I came away with a handful of action items as listed above. We'll see if I actually do them. As for BoS, the 2012 event is scheduled for 1-3 October in Boston. I'm not sure I'll attend or whether BoS is an every-other-year event for me. I felt a definite skew this year toward SaaS which isn't 100% applicable to our business. Plus, I get the feeling that BoS runs the risk of being a static group of people who get together each year to renew friendships - lots of motivation and not so much teaching.

Also, I had the displeasure of participating in perhaps the worst workshop of my professional career (instructor to remain unnamed). I knew more about the subject than he did but that's not what made it bad. If I knew nothing I would've come away knowing less.

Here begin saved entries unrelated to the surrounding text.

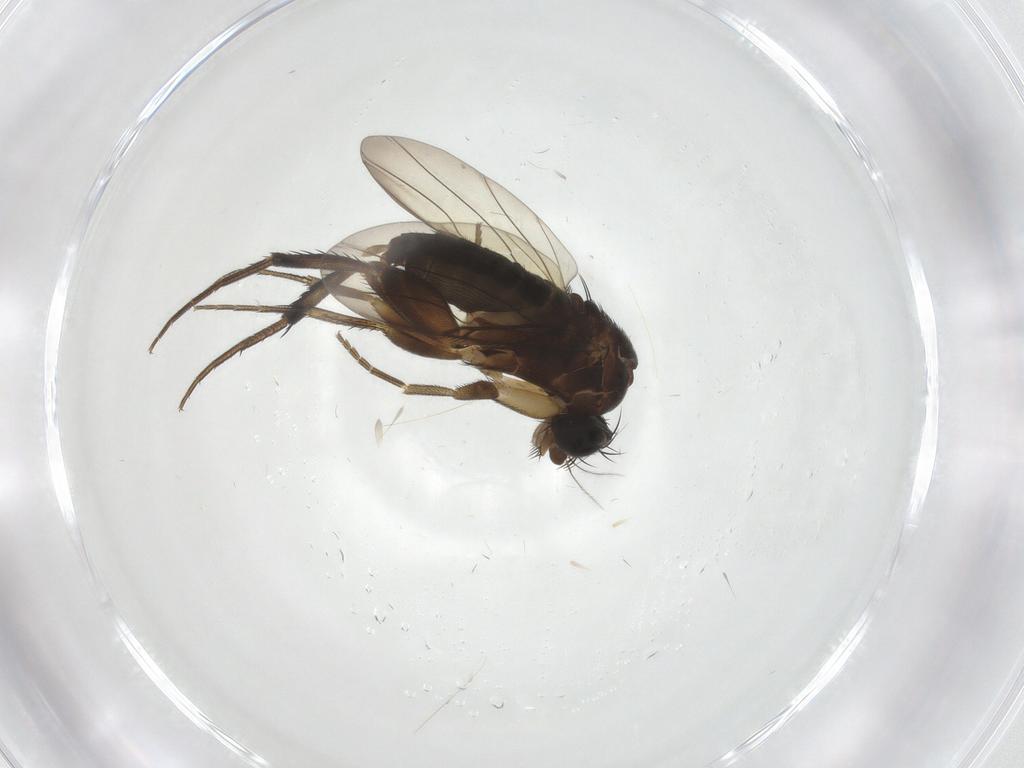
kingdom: Animalia
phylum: Arthropoda
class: Insecta
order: Diptera
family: Phoridae
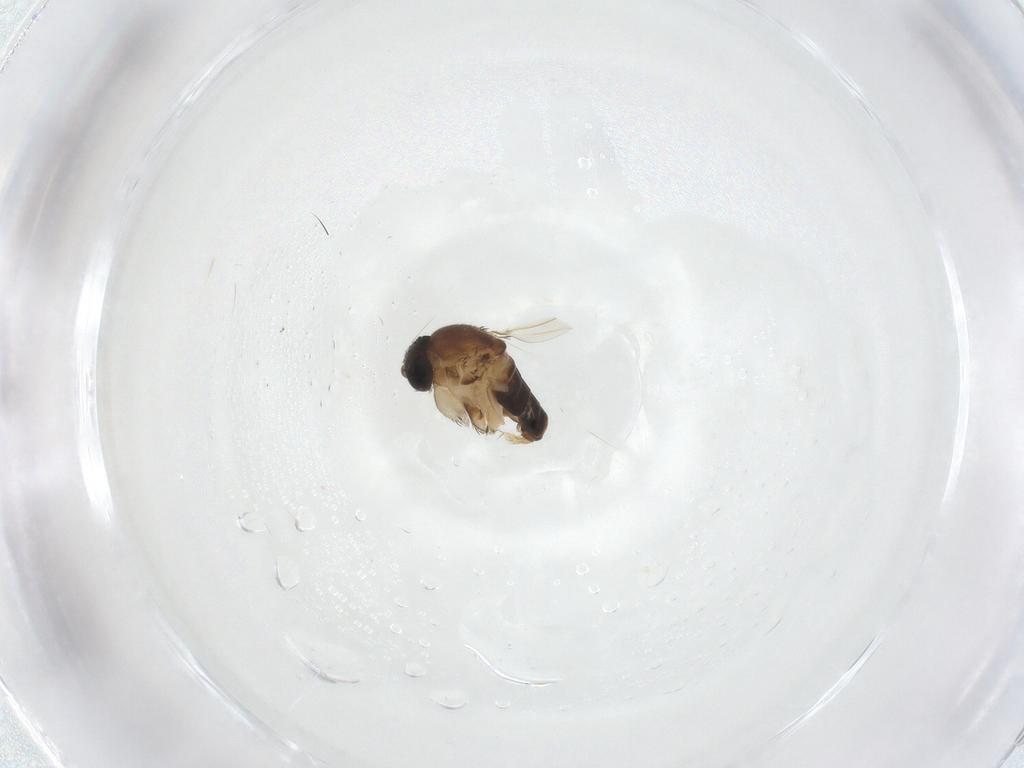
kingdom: Animalia
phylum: Arthropoda
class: Insecta
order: Diptera
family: Phoridae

You can see what you missed at the BoS2011 Flickr pool. The BoS website also has links to videos of many of the presentations from previous years with promises to post this year's talks in the future.

Disclaimer: These are just my opinions.  I could be wrong.

Note: This post may look funny because it was a cut and paste job from Word and I didn't want to spend all day cleaning up every little thing.

3 comments:

Jim said...

Thank you for the excellent summary. I would be interested in your thoughts on the worst workshop ever (in general terms, no names, what contributed to this). Was it more than the presenter's lack of domain expertise?

Interesting observation that the second year wasn't as fulfilling as the first. As I ponder this in retrospect, I've had similar experiences with most of the conferences I've attended back-to-back. I skipped a year of the visualization conference. While that was better, I think every third or fourth year would be about right.

John said...

viji - you're welcome

John said...

Jim:

The presenter was handicapped because he had no visuals. For some reason, the room wasn't equipped with a projector.

His presentation was a rambling, fact-less mess. In a two-hour workshop, each question asked by the audience led to a 20 minute digression that often never really got around to an answer.

When asked whether this was going to be a workshop or just another lecture, he asked everyone to work on answers to a question but did so in a way that was interpreted differently by each person. The result was a bunch of people reading what sounded like answers to random questions.

When a direct question was asked, and after the obligatory digression, the answer given was, if not wrong, highly non-standard. He said that product management belonged in the development organization. According to Pragmatic Marketing (whom I consider to be leaders in product management) only 14% of product managers are in dev or engineering. So one of the few answers given was wrong.

The whole thing was painful to watch. If he knew anything about product management, he didn't share it with his audience.